> _Task objective_: Retype only the lines running from the beginning of the entries below to the line with "left shoulder: (295, 163)", both included. Do not include pictures.

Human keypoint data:
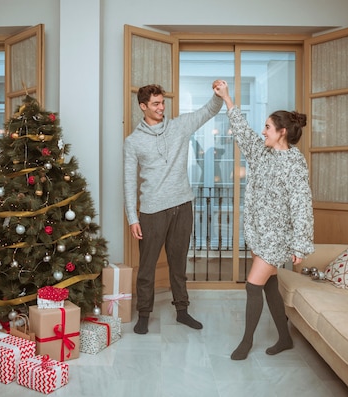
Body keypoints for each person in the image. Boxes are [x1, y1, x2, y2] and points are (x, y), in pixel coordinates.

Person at [213, 80, 314, 360]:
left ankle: (246, 342)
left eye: (268, 127)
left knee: (252, 284)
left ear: (282, 132)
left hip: (277, 236)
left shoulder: (295, 163)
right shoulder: (262, 152)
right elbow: (244, 133)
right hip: (257, 231)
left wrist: (300, 245)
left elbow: (301, 204)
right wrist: (227, 98)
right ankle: (284, 338)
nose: (263, 131)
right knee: (269, 285)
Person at [124, 82, 224, 334]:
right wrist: (132, 217)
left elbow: (208, 110)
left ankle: (182, 311)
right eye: (156, 104)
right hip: (152, 211)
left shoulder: (179, 126)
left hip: (182, 206)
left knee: (178, 264)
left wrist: (219, 93)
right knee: (146, 268)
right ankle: (144, 315)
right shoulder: (133, 141)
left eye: (162, 102)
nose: (161, 107)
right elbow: (127, 181)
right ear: (143, 107)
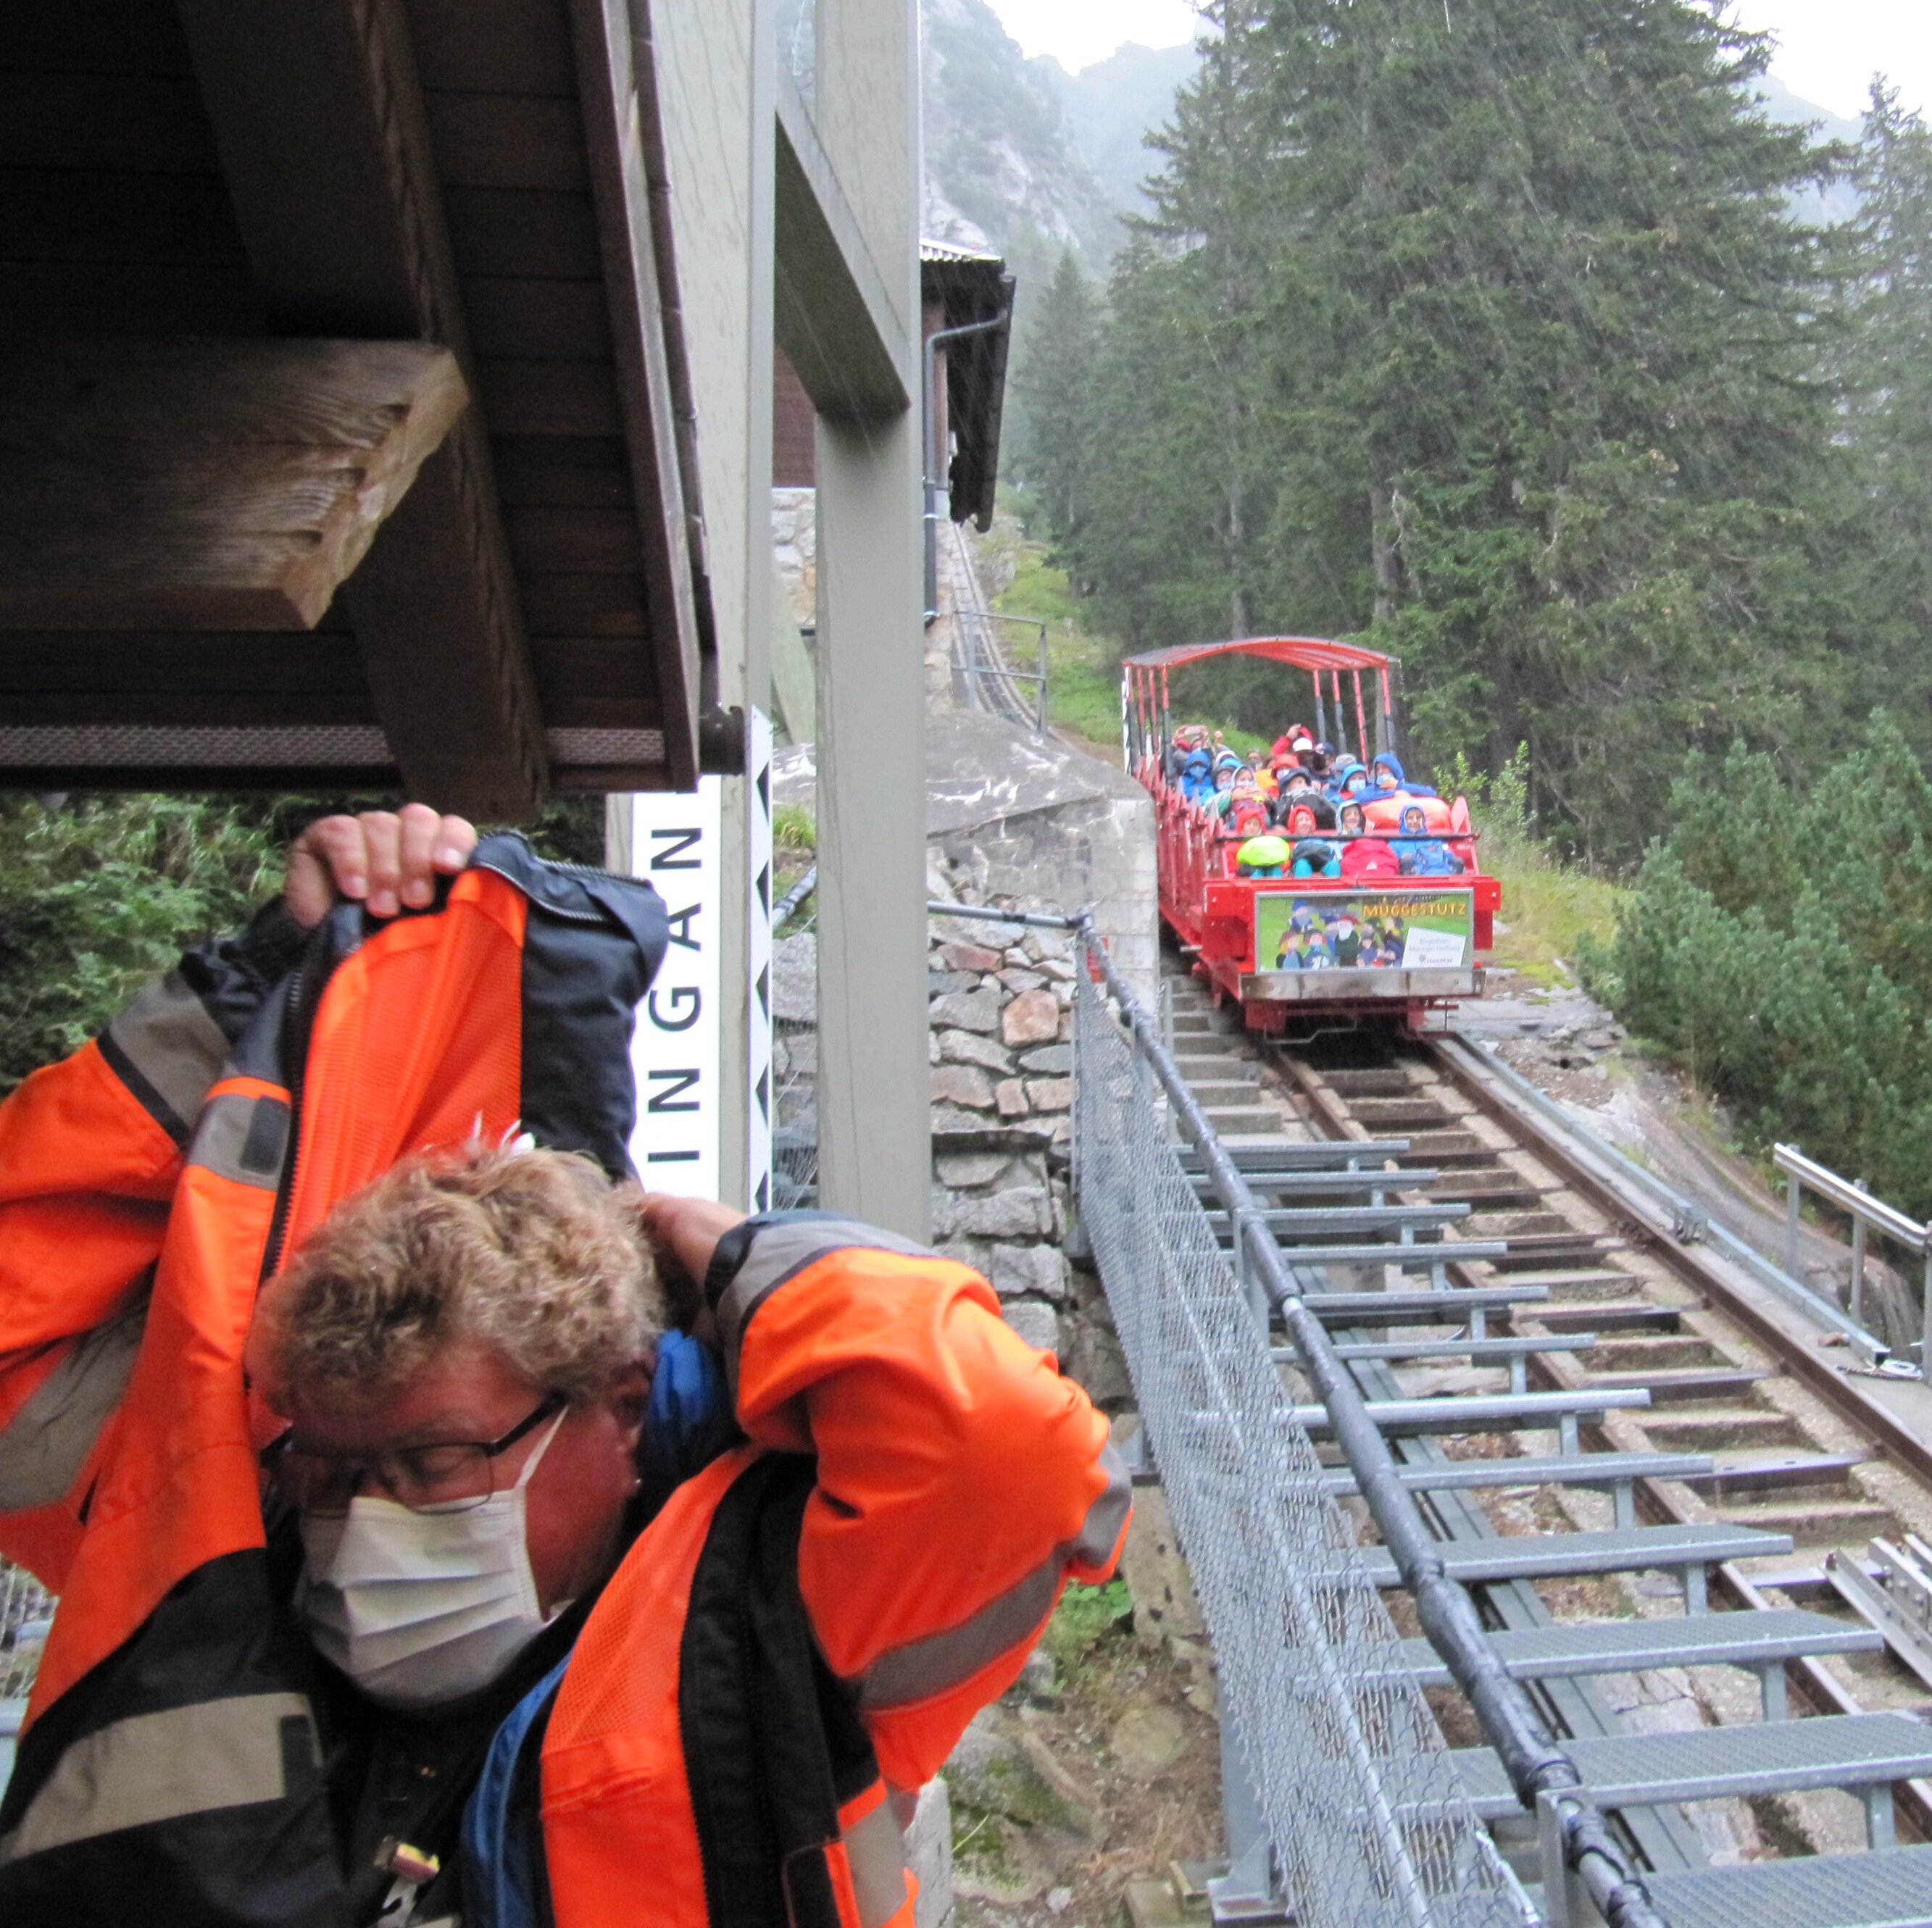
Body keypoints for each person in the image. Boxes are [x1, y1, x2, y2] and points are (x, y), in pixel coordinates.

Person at [0, 809, 1126, 1927]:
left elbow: (1014, 1454)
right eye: (337, 1471)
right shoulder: (224, 1529)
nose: (363, 1522)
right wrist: (256, 988)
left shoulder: (787, 1597)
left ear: (619, 1406)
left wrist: (735, 1259)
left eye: (433, 1461)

> _Solution below_:
Body keypoints for each person in the image. Boxes are [x1, y1, x2, y2] and points are (x, y), in pixel coordinates.

Person at [213, 80, 314, 360]:
left ankle: (246, 342)
left eye: (268, 127)
left knee: (252, 284)
left ear: (282, 132)
left hip: (277, 236)
left shoulder: (295, 163)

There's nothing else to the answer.